The California Public Employees’ Retirement System announced on Feb. 13 that it had a lower return of about $900 million since September, when the fund reduced risk from the portfolio by selling some equities.
CalPERS Chief Investment Officer Ted Eliopoulos said during a board meeting that he wanted to “allay some of the anxiety and fears” by reminding the board that “our practice require us to take much longer periods of time into account.”
CalPERS decided in September to reduce some volatile stocks and private equity from its portfolio. Over the four months following until Dec. 31, the fund made more than $12 billion in net equity sales, according to fund documents. During that time, it experienced a lower return of approximately $900 million.
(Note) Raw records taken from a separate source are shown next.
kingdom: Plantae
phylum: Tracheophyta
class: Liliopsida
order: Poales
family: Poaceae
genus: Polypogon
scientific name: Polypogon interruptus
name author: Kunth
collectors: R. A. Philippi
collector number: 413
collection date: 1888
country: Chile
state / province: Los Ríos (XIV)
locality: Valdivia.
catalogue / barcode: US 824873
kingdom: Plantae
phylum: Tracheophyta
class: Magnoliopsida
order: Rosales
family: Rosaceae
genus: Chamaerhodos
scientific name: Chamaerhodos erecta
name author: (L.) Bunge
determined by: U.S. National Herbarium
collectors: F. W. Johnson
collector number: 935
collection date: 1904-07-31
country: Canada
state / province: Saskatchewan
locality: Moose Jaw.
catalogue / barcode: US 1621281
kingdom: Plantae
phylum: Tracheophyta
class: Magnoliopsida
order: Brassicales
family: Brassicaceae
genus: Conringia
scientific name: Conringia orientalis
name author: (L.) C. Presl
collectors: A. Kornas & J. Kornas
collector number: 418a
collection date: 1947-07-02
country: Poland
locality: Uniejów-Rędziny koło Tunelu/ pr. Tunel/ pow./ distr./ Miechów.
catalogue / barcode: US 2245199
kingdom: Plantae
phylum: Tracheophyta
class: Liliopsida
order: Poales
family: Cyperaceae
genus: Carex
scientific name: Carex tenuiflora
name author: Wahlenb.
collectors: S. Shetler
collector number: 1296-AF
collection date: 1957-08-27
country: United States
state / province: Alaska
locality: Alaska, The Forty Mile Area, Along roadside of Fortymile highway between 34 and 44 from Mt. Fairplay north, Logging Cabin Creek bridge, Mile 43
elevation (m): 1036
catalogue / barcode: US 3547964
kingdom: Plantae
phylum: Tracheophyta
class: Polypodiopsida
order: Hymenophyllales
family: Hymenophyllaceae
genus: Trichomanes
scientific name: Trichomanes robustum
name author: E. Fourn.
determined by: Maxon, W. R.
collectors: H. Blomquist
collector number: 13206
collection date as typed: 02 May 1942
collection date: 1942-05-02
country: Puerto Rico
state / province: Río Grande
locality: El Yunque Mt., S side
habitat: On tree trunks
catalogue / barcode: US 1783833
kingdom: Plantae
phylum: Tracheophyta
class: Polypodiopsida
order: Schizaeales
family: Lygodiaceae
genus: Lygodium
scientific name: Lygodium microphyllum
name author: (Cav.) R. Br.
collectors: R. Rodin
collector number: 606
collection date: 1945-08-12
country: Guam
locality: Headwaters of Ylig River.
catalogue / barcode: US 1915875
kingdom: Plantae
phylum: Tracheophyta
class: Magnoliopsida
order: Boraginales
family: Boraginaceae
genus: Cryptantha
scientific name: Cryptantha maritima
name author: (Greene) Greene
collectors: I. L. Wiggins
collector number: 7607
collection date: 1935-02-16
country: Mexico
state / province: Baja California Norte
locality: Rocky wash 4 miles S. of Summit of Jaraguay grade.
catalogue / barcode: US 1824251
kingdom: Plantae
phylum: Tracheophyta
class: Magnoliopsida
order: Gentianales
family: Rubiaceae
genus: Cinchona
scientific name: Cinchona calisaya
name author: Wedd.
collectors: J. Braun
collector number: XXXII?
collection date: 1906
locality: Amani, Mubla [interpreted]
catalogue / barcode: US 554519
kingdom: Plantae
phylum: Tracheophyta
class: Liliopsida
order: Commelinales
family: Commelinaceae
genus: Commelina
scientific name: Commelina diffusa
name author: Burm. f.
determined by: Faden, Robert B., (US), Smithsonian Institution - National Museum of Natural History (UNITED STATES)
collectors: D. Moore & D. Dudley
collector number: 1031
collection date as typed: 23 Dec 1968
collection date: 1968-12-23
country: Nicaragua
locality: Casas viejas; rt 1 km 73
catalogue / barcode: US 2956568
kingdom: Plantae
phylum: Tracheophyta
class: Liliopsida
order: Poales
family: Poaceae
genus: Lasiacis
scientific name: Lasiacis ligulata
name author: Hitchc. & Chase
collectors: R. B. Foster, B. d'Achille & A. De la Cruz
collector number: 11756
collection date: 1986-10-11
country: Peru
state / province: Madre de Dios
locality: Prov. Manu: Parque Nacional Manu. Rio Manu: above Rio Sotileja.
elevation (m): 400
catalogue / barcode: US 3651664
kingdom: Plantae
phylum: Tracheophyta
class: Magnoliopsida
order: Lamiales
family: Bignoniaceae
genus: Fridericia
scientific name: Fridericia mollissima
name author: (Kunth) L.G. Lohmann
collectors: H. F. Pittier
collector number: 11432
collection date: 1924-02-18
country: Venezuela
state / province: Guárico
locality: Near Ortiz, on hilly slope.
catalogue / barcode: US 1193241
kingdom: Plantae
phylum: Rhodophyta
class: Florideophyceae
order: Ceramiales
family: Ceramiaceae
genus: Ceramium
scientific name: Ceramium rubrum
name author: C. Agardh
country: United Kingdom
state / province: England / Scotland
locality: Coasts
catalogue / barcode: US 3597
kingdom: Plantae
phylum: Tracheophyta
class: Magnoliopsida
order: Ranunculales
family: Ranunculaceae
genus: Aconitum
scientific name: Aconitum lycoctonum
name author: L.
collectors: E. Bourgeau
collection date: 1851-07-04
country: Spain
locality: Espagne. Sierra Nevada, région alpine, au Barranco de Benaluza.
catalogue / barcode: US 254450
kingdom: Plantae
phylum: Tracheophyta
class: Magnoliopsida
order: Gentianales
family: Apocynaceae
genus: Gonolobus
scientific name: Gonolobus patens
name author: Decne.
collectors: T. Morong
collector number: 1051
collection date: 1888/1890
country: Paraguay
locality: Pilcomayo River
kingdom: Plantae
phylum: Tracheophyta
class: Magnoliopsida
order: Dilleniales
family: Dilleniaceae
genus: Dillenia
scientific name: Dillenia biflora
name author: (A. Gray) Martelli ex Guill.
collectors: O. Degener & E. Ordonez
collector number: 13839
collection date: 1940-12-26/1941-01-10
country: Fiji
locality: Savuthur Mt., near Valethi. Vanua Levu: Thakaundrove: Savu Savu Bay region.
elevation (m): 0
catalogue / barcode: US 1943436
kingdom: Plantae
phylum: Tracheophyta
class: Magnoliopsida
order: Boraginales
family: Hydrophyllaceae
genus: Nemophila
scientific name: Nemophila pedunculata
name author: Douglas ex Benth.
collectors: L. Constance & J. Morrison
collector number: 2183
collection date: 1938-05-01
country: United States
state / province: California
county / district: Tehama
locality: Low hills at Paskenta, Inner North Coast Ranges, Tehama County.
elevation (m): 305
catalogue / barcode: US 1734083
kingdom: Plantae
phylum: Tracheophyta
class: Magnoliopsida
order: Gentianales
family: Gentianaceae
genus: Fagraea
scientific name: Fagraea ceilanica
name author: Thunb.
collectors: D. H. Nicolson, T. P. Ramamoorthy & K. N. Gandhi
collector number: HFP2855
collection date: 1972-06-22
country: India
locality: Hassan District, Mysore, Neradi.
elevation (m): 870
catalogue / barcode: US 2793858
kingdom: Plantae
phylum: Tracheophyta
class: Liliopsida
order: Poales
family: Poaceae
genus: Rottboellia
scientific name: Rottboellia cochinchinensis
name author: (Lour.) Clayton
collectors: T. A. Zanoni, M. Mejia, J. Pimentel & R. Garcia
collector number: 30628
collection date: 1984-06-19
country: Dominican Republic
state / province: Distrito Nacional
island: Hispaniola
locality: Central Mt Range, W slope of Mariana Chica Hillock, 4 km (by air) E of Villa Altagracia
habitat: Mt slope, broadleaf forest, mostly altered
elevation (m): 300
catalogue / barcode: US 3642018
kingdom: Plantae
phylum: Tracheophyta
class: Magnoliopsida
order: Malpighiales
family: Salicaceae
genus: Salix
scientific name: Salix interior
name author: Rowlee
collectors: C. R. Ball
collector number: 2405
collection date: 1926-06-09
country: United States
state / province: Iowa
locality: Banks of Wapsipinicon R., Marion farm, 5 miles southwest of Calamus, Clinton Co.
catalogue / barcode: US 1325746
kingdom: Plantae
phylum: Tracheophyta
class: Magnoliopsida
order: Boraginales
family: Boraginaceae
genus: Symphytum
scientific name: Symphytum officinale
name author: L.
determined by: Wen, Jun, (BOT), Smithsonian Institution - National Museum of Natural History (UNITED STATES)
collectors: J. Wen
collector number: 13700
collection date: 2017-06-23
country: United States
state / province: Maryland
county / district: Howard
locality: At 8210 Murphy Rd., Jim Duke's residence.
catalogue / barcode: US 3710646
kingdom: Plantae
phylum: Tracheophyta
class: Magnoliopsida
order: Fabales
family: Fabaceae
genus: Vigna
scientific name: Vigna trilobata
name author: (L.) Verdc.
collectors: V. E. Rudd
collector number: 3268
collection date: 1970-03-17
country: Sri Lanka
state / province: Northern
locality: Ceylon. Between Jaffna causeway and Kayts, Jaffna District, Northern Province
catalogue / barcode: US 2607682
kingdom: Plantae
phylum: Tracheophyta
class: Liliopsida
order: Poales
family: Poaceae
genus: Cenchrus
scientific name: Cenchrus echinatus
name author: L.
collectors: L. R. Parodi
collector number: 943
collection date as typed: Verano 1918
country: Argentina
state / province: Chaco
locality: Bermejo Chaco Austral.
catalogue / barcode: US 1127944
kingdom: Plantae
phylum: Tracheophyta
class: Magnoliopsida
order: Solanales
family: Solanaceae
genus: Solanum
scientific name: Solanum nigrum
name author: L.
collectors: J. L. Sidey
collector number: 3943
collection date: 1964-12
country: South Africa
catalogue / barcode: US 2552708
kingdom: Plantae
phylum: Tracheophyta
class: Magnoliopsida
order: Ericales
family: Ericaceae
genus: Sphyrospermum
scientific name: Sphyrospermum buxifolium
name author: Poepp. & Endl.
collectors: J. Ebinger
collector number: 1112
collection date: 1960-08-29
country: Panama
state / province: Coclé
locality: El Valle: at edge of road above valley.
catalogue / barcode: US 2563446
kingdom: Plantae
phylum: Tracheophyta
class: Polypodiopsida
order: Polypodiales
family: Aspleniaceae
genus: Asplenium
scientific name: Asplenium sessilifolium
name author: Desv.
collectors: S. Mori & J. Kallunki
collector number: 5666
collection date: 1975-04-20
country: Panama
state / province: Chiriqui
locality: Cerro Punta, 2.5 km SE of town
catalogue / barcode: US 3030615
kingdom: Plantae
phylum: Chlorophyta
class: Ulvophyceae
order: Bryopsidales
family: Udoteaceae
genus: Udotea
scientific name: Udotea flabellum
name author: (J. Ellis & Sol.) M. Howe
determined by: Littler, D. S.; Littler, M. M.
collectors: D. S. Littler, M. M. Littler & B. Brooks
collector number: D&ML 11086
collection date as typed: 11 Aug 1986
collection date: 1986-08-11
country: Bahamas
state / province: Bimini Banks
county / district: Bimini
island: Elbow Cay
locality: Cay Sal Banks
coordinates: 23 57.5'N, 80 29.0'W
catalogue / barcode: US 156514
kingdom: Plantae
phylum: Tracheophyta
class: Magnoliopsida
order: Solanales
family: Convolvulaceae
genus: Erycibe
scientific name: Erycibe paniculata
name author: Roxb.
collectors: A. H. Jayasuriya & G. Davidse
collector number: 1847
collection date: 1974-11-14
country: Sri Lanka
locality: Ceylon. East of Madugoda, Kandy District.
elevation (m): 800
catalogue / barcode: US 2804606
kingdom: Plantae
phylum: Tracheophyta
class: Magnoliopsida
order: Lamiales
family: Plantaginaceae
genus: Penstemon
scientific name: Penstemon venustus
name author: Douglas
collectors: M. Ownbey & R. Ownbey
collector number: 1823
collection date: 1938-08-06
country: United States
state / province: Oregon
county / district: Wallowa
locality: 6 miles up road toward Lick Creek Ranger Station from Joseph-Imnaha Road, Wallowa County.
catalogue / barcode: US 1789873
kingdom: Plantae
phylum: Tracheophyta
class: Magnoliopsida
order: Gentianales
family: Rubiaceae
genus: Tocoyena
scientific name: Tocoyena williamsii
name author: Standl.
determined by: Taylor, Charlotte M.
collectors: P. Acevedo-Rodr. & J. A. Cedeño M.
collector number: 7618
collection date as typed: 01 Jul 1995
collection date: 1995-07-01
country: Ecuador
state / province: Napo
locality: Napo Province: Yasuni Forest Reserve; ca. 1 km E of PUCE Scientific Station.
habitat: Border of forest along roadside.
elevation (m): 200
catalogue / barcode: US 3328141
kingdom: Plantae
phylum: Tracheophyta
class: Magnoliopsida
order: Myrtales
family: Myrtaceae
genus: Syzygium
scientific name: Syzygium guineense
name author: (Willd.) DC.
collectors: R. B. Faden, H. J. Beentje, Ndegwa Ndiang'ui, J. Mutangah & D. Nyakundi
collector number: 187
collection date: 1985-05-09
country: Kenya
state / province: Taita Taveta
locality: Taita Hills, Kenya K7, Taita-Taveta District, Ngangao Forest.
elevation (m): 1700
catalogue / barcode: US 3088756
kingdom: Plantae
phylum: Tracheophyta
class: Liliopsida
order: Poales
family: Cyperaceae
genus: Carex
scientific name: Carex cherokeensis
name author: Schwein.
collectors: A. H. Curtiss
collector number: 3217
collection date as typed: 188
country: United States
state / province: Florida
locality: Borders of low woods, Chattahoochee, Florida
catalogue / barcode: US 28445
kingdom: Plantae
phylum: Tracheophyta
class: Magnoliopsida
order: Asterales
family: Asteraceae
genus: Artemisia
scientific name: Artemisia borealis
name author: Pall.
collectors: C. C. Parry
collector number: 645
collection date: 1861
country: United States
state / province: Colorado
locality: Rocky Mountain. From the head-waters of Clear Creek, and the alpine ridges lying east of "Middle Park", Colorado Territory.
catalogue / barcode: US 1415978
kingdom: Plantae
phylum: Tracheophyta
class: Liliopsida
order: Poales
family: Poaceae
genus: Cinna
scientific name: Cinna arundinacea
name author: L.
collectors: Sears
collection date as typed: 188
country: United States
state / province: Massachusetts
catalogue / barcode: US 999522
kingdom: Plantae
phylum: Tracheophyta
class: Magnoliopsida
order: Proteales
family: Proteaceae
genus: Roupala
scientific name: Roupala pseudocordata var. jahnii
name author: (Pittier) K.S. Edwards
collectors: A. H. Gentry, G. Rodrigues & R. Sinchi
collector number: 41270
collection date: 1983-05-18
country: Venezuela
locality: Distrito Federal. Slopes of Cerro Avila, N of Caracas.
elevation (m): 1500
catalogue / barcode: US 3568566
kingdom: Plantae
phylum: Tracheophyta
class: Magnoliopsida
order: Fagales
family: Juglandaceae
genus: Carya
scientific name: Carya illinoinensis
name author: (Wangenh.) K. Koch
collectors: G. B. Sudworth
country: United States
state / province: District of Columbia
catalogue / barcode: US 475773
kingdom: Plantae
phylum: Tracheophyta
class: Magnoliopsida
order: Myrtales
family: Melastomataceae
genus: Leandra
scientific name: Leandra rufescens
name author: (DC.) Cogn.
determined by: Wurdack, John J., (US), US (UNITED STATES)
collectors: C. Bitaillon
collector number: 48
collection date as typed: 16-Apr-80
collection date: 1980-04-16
The nation’s largest public pension fund hopes to avoid another calamity like the one it experienced during the 2008 recession, when its funding status dropped to 61 percent from 100 percent. Today, the funding status is 63 percent.
CalPERS Board Member Theresa Taylor said, “I know we are risk adverse.” But she urged the fund to also consider its options “to not be leaving money on the table.”
CalPERS expects a 5.8 percent annual investment return under its new portfolio asset allocation, significantly lower than the fund’s assumed rate of return of 7 percent by 2020.
The fund plans to make up for lower returns expected in the coming decade over the next 30 years or more.